_Questions:_
1. In the post about a summer evening, what was Tommy riding up and down the street?
2. Translate this sentence from the post about a summer evening into Spanish: "Since nothing beats a family dance party, Tommy and I joined in."
3. Write out the post about a summer evening, starting with "Sunday 14 August" and going on through "is their custom.".

_Excerpted text:_
= = = = = = =

Sunday 14 August 2011

The "What If" Moments

A few nights ago we had a perfect summer evening. Low humidity, warm enough outside to be comfortable in shorts but still cool enough that we weren't dripping sweat, a beautiful sunset, and Tommy riding his big wheel up and down our street like a mad man and having a good ol' time. I chased him back and forth, ensuring that he kept out of the parking lots that our sidewalk runs into, and that he stayed far back from the street. Inside, Jeff and Nic were rocking out, as is their custom.

When Tommy and I finally parked the trike and came in, we found the two of them dancing, Jeff holding Nic, both of them with one arm outstretched, hands clasped and spinning slowly in a circle. Since nothing beats a family dance party, Tommy and I joined in. Immediately Nicolas began to laugh like crazy, and Tommy joined in and the look of sheer delight and unadulterated joy on both their faces made my heart swell. Watching them love each other, love being in our family, and love living their lives was so beautiful.

= = = = = = =

_Supplied information:_
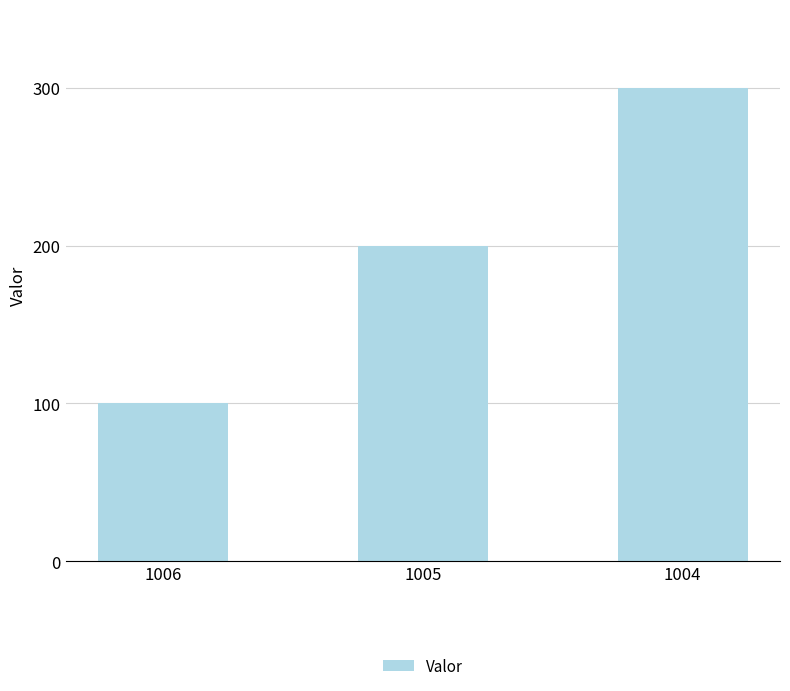

What value does the data have at 1004, to the nearest 5?

300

= = = = = = =

_Answers for the tasks:_
1. His big wheel.

2. Como nada supera una fiesta de baile en familia, Tommy y yo nos unimos.

3.
Sunday 14 August 2011

The "What If" Moments

A few nights ago we had a perfect summer evening. Low humidity, warm enough outside to be comfortable in shorts but still cool enough that we weren't dripping sweat, a beautiful sunset, and Tommy riding his big wheel up and down our street like a mad man and having a good ol' time. I chased him back and forth, ensuring that he kept out of the parking lots that our sidewalk runs into, and that he stayed far back from the street. Inside, Jeff and Nic were rocking out, as is their custom.